### SHORT TASK
Please retype, word for word, the part of the entries below that opens with the line containing "family: Sittidae" and closes with the line containing "genus: Sayornis", including both of those lines.

### SOURCE RECORDS
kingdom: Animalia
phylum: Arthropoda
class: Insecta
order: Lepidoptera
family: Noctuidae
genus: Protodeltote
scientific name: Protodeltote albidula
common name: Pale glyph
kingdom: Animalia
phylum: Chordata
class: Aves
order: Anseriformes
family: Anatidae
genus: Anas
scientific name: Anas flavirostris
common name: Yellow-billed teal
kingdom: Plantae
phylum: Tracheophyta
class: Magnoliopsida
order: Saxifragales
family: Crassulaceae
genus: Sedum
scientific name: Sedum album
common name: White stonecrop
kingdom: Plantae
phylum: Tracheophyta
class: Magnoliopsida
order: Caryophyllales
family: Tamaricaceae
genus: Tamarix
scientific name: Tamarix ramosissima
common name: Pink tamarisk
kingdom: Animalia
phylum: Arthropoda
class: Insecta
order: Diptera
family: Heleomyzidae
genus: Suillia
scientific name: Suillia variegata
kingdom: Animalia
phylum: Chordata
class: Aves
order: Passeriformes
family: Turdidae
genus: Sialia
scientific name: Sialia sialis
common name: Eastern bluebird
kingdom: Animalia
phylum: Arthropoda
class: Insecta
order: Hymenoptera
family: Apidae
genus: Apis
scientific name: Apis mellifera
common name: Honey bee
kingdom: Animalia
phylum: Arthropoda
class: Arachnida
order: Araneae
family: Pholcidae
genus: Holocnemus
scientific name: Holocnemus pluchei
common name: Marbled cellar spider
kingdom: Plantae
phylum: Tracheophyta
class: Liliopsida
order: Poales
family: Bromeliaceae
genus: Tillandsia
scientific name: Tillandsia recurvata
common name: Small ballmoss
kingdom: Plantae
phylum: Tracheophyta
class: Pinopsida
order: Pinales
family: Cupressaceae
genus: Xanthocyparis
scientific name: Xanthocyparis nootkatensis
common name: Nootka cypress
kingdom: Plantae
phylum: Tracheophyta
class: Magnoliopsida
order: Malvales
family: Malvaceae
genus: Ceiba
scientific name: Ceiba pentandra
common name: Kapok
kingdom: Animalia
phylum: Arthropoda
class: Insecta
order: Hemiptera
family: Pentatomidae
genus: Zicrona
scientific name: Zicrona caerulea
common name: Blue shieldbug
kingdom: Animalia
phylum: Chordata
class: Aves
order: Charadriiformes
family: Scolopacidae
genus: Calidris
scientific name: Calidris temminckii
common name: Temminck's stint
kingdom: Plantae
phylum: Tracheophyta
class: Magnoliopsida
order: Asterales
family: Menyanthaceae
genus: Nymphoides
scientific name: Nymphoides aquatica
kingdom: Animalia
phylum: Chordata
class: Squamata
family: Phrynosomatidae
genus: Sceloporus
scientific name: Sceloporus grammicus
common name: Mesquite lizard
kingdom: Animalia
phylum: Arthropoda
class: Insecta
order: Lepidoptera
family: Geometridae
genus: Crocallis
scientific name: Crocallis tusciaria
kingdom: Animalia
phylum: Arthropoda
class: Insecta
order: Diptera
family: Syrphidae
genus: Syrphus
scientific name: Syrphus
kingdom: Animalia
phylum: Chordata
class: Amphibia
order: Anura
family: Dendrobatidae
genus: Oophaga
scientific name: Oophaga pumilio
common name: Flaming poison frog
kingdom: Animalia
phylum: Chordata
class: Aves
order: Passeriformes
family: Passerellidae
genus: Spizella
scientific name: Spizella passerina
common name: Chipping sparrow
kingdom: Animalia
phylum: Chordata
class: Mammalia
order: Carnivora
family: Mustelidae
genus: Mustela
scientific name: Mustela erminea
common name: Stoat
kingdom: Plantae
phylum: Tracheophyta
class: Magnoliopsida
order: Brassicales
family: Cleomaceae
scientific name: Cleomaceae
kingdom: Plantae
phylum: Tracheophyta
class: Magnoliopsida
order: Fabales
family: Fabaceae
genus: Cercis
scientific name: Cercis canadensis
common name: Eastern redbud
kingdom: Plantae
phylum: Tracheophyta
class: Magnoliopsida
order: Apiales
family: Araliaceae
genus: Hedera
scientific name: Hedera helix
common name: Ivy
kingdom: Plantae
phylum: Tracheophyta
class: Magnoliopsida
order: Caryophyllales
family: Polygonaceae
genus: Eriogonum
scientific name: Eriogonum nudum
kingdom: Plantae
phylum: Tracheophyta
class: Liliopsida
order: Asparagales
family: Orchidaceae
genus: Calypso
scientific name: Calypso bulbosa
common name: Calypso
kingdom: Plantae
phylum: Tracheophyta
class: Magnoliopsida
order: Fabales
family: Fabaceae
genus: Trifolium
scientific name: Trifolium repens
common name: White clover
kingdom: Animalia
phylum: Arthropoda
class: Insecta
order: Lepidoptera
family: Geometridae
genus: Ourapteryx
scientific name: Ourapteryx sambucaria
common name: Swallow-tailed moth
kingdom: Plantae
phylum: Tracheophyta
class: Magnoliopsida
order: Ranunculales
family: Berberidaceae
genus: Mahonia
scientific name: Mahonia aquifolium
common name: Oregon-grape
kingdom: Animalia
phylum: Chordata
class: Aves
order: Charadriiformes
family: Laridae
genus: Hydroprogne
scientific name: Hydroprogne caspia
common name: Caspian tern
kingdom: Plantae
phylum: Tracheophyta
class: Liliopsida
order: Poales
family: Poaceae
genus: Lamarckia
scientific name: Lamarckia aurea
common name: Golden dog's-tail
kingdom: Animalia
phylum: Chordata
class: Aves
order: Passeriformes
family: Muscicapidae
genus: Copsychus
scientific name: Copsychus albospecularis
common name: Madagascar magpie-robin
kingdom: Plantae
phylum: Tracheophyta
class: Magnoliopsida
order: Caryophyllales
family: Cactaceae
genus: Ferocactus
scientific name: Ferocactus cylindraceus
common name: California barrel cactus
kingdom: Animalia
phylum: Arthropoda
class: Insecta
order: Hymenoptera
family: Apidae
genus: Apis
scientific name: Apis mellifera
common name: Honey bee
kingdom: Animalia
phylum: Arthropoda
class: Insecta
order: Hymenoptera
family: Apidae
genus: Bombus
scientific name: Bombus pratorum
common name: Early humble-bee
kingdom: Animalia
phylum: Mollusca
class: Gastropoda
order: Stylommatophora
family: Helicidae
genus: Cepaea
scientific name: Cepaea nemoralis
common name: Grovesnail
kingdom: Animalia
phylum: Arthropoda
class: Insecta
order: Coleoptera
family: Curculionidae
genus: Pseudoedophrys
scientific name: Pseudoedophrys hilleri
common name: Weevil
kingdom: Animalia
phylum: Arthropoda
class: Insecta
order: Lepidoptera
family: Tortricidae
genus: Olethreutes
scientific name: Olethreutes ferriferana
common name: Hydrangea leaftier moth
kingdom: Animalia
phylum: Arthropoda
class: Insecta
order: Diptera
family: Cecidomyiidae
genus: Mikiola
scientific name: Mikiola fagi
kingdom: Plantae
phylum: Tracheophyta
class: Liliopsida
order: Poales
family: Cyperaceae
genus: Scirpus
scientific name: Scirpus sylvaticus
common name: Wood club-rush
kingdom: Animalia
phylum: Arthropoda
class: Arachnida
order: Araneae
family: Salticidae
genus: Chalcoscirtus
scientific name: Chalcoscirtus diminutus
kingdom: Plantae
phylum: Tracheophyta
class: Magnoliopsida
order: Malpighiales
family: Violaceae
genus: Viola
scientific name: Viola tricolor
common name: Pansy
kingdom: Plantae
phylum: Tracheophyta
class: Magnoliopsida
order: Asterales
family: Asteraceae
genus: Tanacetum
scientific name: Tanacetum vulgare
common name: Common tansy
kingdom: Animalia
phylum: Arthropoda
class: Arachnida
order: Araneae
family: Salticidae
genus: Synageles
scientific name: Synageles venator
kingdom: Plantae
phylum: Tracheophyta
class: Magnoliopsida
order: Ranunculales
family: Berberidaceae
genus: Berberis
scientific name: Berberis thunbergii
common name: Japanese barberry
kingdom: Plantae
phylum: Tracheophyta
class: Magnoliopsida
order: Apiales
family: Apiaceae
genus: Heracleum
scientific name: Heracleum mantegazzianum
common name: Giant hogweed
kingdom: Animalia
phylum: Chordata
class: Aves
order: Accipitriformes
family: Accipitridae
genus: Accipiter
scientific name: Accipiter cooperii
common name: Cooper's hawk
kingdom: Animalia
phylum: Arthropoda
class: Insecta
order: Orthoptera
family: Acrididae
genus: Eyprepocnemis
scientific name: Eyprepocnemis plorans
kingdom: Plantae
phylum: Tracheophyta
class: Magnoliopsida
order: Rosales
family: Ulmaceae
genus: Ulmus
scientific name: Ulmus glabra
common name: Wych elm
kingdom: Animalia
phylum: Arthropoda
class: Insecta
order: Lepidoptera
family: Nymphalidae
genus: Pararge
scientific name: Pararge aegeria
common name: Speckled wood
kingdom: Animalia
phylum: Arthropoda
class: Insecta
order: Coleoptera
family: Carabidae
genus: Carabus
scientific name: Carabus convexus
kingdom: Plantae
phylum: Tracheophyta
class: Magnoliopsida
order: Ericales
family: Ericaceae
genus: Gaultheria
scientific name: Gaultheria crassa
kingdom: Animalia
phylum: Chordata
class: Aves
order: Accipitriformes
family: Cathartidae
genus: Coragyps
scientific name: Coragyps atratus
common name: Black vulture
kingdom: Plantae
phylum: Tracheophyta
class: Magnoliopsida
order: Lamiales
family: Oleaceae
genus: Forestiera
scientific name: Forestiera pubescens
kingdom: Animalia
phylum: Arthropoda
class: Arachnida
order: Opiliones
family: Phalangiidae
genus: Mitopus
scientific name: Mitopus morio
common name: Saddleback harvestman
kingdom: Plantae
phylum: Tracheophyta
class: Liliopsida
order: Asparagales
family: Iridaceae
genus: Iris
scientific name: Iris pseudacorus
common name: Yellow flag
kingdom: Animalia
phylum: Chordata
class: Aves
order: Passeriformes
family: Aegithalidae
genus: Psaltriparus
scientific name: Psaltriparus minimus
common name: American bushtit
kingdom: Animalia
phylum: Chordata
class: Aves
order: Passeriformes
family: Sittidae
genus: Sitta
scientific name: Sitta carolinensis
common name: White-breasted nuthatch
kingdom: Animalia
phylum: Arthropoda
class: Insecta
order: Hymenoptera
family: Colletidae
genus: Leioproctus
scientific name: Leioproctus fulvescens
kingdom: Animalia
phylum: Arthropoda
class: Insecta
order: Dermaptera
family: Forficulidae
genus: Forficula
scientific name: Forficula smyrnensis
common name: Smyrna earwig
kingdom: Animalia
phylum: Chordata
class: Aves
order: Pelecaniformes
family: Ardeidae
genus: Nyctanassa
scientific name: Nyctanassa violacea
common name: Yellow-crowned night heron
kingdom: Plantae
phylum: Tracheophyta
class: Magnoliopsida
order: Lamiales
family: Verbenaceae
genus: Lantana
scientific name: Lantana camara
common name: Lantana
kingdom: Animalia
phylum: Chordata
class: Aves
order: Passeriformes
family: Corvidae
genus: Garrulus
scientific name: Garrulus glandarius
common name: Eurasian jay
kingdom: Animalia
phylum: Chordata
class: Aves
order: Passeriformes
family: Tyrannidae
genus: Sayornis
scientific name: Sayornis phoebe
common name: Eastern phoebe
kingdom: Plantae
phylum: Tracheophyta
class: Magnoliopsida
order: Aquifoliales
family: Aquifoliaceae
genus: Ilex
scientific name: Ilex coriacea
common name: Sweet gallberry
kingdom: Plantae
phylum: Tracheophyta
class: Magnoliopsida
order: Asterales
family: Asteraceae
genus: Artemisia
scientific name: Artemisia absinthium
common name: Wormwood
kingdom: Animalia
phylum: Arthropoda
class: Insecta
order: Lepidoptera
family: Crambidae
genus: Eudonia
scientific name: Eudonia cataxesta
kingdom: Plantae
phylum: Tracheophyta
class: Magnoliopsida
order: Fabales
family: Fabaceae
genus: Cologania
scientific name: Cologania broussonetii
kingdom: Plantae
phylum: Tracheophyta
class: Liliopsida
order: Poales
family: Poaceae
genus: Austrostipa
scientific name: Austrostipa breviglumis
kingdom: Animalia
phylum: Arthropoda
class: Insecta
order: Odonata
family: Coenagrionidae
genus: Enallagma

### SOLUTION
family: Sittidae
genus: Sitta
scientific name: Sitta carolinensis
common name: White-breasted nuthatch
kingdom: Animalia
phylum: Arthropoda
class: Insecta
order: Hymenoptera
family: Colletidae
genus: Leioproctus
scientific name: Leioproctus fulvescens
kingdom: Animalia
phylum: Arthropoda
class: Insecta
order: Dermaptera
family: Forficulidae
genus: Forficula
scientific name: Forficula smyrnensis
common name: Smyrna earwig
kingdom: Animalia
phylum: Chordata
class: Aves
order: Pelecaniformes
family: Ardeidae
genus: Nyctanassa
scientific name: Nyctanassa violacea
common name: Yellow-crowned night heron
kingdom: Plantae
phylum: Tracheophyta
class: Magnoliopsida
order: Lamiales
family: Verbenaceae
genus: Lantana
scientific name: Lantana camara
common name: Lantana
kingdom: Animalia
phylum: Chordata
class: Aves
order: Passeriformes
family: Corvidae
genus: Garrulus
scientific name: Garrulus glandarius
common name: Eurasian jay
kingdom: Animalia
phylum: Chordata
class: Aves
order: Passeriformes
family: Tyrannidae
genus: Sayornis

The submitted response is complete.